## PASSAGE
A concertgoer is calling Friday’s tragedy at Astroworld Festival, “preventable and predictable.”

Manuel Souza was first revealed to be suing Travis Scott and Live Nation in a petition which was filed on Saturday in Harris County District Court, Billboard reports. Over 12 people are now doing the same.

As previously reported, at around 9:15 p.m. a crowd tried to approach the stage which resulted in 8 deaths and over 300 injuries. In a press conference held on Saturday, Houston Police Chief Troy Finner confirmed that his office is looking into reports that someone was injecting concertgoers with drugs at the festival. 

“Defendants failed to properly plan and conduct the concert in a safe manner,” Souza’s attorney, Steve Kherkher, said. “Instead, they consciously ignored the extreme risks of harm to concertgoers, and, in some cases, actively encouraged and fomented dangerous behaviors.”

But Souza is the first of many to file a lawsuit against Scott and LiveNation. The suits could potentially earn the plaintiffs hundreds of millions in settlements or damages, reports Billboard. So far, 14 cases have been filed.

Muhammad S. Aziz, an attorney who repped victims from the 2017 Las Vegas country music festival shooting tells Billboard that the Astroworld tragedy could see several million dollars in awards and hundreds of suits filed.

## QUESTIONS TO ANSWER
1. List every person named in the article on the Astroworld Festival lawsuits.
2. Extend the article on the Astroworld Festival lawsuits, picking up right after its final sentence.

## DATASET CONTENT
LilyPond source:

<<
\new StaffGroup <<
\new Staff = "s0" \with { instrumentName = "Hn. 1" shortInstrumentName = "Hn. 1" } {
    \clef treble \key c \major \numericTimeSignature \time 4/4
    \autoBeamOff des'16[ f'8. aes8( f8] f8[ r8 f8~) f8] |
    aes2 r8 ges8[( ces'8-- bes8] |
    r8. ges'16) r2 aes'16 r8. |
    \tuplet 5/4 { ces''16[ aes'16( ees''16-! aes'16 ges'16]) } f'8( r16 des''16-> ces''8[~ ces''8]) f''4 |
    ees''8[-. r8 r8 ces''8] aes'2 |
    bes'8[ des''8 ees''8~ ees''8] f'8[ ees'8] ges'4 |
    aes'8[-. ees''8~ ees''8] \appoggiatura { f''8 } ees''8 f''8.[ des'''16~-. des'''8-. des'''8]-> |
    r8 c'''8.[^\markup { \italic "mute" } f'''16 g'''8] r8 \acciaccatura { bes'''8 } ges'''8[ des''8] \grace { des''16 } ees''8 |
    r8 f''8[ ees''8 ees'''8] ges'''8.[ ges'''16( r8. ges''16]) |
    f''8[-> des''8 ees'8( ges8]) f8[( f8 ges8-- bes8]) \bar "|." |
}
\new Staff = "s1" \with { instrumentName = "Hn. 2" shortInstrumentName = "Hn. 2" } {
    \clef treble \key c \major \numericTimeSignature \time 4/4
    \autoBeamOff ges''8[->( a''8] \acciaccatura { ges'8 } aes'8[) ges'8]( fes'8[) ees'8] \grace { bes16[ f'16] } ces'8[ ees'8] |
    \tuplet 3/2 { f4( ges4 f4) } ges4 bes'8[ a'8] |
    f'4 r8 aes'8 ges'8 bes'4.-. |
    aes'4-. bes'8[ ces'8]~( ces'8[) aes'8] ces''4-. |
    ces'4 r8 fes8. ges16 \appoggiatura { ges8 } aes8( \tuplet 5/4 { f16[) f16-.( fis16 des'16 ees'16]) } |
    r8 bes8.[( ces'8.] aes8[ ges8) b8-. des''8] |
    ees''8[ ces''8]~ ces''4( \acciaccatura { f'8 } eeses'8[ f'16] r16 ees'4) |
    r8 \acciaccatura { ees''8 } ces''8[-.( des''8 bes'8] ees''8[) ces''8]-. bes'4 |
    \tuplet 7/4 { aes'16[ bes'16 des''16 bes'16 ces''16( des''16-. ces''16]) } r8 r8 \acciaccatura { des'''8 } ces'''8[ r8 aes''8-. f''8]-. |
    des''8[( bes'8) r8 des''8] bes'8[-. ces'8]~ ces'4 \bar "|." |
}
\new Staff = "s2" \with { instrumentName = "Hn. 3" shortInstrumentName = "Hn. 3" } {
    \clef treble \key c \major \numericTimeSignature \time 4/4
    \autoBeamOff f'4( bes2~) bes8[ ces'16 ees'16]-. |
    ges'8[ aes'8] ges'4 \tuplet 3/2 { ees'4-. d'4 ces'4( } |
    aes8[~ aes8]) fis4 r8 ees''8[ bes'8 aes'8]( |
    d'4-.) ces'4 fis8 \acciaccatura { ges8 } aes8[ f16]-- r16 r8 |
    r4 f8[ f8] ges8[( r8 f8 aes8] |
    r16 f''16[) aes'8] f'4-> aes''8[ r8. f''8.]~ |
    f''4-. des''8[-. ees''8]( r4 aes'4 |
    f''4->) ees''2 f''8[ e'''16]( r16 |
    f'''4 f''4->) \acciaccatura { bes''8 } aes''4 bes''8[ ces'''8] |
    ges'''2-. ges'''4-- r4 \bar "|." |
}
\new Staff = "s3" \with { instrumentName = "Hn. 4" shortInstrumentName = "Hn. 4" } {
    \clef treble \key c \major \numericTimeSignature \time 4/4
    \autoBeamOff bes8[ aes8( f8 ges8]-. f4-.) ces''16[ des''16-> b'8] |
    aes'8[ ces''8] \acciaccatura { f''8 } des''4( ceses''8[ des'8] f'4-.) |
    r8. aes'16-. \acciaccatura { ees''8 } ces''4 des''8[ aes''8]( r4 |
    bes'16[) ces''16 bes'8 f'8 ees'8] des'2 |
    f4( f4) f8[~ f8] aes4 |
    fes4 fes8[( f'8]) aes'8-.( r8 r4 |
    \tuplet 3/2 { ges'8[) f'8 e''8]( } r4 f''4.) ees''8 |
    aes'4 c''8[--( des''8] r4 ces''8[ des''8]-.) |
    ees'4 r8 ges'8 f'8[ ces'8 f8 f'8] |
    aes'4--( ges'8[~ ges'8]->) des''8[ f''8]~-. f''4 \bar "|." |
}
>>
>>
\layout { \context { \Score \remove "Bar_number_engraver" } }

## ANSWER LIST
1. Manuel Souza, Travis Scott, Troy Finner, Steve Kherkher, Muhammad S. Aziz

2.
“It’s going to be a massive case,” Aziz, whom the victims have contacted, said. “The facts here are egregious.”

In another specific lawsuit, via documents obtained by the Daily Mail, 23-year-old attendee Kristian Paredes is seeking $1 million over allegedly being pushed into the show’s general admission metal barrier and suffering permanent bodily injury. The lawsuit not only names Scott and LiveNation, but also Drake and Harris County Sports and Convention Corporation.

“There is every indication that the performers, organizers, and venue were not only aware of the hectic crowd, but also that injuries and potential deaths may have occurred,” Paredes’ attorney Thomas J. Henry said. “Still, they decided to put profits over their attendees and allowed the deadly show to go on.”

Numerous reports have identified a majority of the victims: John Hilgert, a 14-year-old freshman at Memorial High School in Houston; Brianna Rodriguez, a 16-year-old junior at Heights High School in Houston; Franco Patino, a 21-year-old student at the University of Dayton from Naperville, Illinois; 23-year-old Rudy Pena; and Danish Baig, 27. 

Organizer ScoreMore is also being sued by Souza. The lawsuit calls the tragedy a consequence of “a motivation for profit at the expense of concertgoers’ health and safety” and the “encouragement of violence.”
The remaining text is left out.